TEACCH (Treatment and Education of Autistic and Related Communication-Handicapped Children): The TEACCH program developed in North Carolina includes an array of services such as evaluations, parent training and support groups, social and recreation groups, counseling, and supported employment. A TEACCH classroom is usually very structured, with separate, defined areas for each task, such as individual work, group activities, and play. It relies heavily on visual learning, a strength for many children with autism and PDD. The children use schedules made up of pictures and/or words to order their day and to help them move smoothly between activities.
TheraPLAY is a community based play group program offering supportive social and skill building groups for children in the Monroe County Early Intervention program. TheraPLAY groups are parent/child groups for 6-36 month old children. Group instructors from the on-site locations and therapists work together to help parents and children participate in play groups. The focus in on fun while working towards developmental goals and skills that may be transferred to the home and other natural environments.

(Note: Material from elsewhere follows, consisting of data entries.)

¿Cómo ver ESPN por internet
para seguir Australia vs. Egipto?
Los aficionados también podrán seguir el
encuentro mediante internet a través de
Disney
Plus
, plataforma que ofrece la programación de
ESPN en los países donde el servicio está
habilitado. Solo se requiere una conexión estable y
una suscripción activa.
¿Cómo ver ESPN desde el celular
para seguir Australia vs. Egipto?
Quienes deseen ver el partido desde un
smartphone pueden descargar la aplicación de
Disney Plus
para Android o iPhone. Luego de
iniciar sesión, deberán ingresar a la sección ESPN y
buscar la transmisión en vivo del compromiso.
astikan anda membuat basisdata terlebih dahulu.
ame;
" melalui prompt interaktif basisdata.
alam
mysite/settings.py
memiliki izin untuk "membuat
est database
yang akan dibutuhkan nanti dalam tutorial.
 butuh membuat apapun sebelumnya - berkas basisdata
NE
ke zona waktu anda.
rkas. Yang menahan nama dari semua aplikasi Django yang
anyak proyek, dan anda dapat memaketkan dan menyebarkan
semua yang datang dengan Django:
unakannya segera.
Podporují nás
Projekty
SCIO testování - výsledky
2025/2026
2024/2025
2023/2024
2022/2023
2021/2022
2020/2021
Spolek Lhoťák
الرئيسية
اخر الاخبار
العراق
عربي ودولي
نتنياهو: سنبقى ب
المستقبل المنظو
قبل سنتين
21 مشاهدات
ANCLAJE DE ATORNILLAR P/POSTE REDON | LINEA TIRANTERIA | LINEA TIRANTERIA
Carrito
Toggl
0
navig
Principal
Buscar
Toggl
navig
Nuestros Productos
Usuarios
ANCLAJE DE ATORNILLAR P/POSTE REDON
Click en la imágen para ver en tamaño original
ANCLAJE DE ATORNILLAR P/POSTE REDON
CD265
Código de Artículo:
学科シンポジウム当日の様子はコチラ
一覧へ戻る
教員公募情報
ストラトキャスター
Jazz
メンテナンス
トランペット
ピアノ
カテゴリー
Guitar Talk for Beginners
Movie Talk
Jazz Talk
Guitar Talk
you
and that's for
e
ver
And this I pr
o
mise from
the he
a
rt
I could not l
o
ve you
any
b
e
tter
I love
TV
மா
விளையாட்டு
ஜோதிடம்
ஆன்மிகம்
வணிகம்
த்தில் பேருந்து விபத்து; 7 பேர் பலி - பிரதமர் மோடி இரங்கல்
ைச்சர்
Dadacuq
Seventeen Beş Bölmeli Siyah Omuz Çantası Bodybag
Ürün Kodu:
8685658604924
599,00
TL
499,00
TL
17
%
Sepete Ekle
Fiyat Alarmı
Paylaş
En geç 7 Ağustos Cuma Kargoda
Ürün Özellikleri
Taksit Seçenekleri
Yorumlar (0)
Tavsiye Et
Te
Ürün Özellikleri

The PROMPT© System stands for "Prompts for Restructuring Oral Muscular Phonetic Targets". It is a dynamic tactile method of treatment for motor speech disorders which is based on touch pressure, kinesthetic and proprioceptive cues. It helps to reshape individual and connected articulatory phonemes and sequences (coarticulation). The clinician helps to manually guide articulators to produce specific sounds or words that seem to be problematic. This is a hands-on approach and thus the clinician uses his/her hands to cue and stimulate articulatory movement, at the same time helping the child to limit unnecessary movements. (www.apraxia-kids.org or www.promptinstitute.com) There are four types of prompts that can be used during treatment: parameter, syllable, complex, and surface. Each of these prompts is used for different levels of support for speech systems. PROMPT takes a holistic view of the child to address all areas of need: cognitive-linguistic, physical-sensory, and social-emotional.
OMEs (Oral Motor Exercises) are non-speech activities that involve sensory stimulation to or actions of the lips, jaw, tongue, soft palate, larynx, and respiratory muscles which are intended to influence the physiologic underpinnings of the oropharyngeal mechanism and thus improve its functions. OMEs may include active muscle exercise, muscle stretching, passive exercise, and sensory stimulation.” The ASHA committee (Arvedson, et al, 2007) responsible for formulating this definition conducted an evidence-based systematic review of the effectiveness of OMEs.
Sensory integration therapy is a treatment technique that therapists can implement, and it is generally offered by specially trained occupational therapists. It involves specific sensory activities (swinging, bouncing, brushing, and more) that are intended to help the patient regulate his or her sensory response. The outcome of these activities may be better focus, improved behavior, and even lowered anxiety.